What Remains: Trailer (VMI Worldwide)

But it’s also a film littered with peculiar moments that feel incredibly out of place. For example, a scene in which Anna and Mads are having a conversation inside a car has the sound of the rain almost drown out their dialogue completely and neither actor in focus. It serves to reinforce that feeling of disconnectedness, rather than work as a moment in which the audience can gain some semblance of understanding towards these characters, and encapsulates where exactly What Remains goes wrong.

It feels like the film is the product of a filmmaker who relies a little too heavily on ambivalence and vagueness to the point where it’s no longer as enticing as it should be.
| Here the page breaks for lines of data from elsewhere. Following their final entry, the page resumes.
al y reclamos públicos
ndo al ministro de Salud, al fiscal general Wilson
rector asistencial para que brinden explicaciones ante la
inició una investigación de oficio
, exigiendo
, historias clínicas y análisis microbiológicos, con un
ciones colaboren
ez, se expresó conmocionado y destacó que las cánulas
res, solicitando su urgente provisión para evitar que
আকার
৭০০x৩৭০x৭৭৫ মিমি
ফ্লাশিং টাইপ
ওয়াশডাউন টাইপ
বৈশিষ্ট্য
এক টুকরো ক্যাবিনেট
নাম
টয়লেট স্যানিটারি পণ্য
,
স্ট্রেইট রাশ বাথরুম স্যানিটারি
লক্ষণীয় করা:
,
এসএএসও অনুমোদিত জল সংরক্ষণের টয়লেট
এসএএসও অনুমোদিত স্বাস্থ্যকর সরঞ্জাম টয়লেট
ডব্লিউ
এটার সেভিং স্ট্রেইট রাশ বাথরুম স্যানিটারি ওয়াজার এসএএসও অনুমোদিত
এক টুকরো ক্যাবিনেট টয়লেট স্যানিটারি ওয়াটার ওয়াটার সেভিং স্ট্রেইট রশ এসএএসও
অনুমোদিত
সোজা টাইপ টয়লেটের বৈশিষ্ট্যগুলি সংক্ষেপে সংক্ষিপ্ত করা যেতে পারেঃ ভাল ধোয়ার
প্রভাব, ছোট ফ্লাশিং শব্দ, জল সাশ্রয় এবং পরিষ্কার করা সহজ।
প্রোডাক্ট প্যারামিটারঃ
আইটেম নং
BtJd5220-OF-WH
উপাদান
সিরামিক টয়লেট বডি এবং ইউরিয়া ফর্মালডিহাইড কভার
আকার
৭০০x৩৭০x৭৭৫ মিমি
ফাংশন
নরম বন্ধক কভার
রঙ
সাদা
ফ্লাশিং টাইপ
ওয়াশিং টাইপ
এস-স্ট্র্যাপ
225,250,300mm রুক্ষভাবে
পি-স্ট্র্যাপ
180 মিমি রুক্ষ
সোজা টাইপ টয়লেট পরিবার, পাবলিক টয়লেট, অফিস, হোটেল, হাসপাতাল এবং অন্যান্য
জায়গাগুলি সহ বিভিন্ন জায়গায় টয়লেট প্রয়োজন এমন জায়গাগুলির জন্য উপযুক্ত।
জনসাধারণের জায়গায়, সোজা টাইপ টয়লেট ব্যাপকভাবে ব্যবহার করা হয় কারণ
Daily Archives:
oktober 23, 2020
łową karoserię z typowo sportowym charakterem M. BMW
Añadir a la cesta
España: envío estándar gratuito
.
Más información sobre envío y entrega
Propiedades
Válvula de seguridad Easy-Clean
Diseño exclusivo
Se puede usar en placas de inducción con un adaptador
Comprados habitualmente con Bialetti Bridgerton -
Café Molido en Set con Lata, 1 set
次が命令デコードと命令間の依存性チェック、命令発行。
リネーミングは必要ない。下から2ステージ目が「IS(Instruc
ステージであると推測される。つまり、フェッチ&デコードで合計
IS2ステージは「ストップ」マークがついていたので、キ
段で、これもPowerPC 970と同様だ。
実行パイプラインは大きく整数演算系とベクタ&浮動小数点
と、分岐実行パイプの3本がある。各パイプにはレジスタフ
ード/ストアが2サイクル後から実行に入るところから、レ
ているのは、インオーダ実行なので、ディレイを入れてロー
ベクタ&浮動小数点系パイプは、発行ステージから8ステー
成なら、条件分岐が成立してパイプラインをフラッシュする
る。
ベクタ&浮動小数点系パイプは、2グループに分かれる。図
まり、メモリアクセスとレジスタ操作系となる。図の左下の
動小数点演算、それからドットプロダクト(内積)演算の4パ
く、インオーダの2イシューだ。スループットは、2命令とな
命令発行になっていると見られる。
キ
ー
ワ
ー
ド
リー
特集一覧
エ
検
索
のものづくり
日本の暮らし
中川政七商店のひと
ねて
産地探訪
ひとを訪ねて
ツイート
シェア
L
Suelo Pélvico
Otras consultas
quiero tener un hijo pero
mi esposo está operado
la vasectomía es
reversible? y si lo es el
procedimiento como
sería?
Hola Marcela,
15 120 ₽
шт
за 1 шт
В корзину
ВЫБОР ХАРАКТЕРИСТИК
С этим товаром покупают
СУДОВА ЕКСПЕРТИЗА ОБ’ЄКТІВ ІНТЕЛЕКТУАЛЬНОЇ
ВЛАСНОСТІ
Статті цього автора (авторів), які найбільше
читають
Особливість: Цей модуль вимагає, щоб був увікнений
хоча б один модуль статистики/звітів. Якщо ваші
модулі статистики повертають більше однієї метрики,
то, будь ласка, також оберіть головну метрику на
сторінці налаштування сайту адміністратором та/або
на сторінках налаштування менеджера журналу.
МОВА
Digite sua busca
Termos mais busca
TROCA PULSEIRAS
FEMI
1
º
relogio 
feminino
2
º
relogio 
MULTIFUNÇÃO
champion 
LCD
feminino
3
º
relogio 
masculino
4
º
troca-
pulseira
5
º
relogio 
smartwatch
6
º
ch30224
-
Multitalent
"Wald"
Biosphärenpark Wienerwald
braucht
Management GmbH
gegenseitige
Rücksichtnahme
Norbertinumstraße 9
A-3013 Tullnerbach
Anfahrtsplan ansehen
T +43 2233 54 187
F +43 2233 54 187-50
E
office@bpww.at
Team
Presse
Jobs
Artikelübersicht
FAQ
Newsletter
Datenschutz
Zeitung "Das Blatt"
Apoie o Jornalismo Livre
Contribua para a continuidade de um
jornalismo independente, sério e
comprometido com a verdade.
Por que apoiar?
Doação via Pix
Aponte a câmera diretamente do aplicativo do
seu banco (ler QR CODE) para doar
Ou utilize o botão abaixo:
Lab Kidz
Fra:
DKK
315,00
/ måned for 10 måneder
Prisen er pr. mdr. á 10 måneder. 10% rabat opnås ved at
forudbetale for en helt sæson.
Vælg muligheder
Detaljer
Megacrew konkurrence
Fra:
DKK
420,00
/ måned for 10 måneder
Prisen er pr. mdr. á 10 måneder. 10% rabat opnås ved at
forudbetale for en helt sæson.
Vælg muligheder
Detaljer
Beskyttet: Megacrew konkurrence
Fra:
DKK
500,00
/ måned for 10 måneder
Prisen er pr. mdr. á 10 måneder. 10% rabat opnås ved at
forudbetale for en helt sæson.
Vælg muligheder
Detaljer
Especially considering that the premise of the film could work incredibly well as a psychological-focused character study. Perhaps Huang is trying to be metaphorical with What Remains in an attempt to emphasise the difficulty in untangling trauma, but, rather frustratingly, the end result is a little too off-putting to be successful.

Get it on Apple TV

What Remains opened in US theaters and on demand on June 21, 2024. In the UK, the film will be released in select cinemas on 5 July and on digital from 5 August.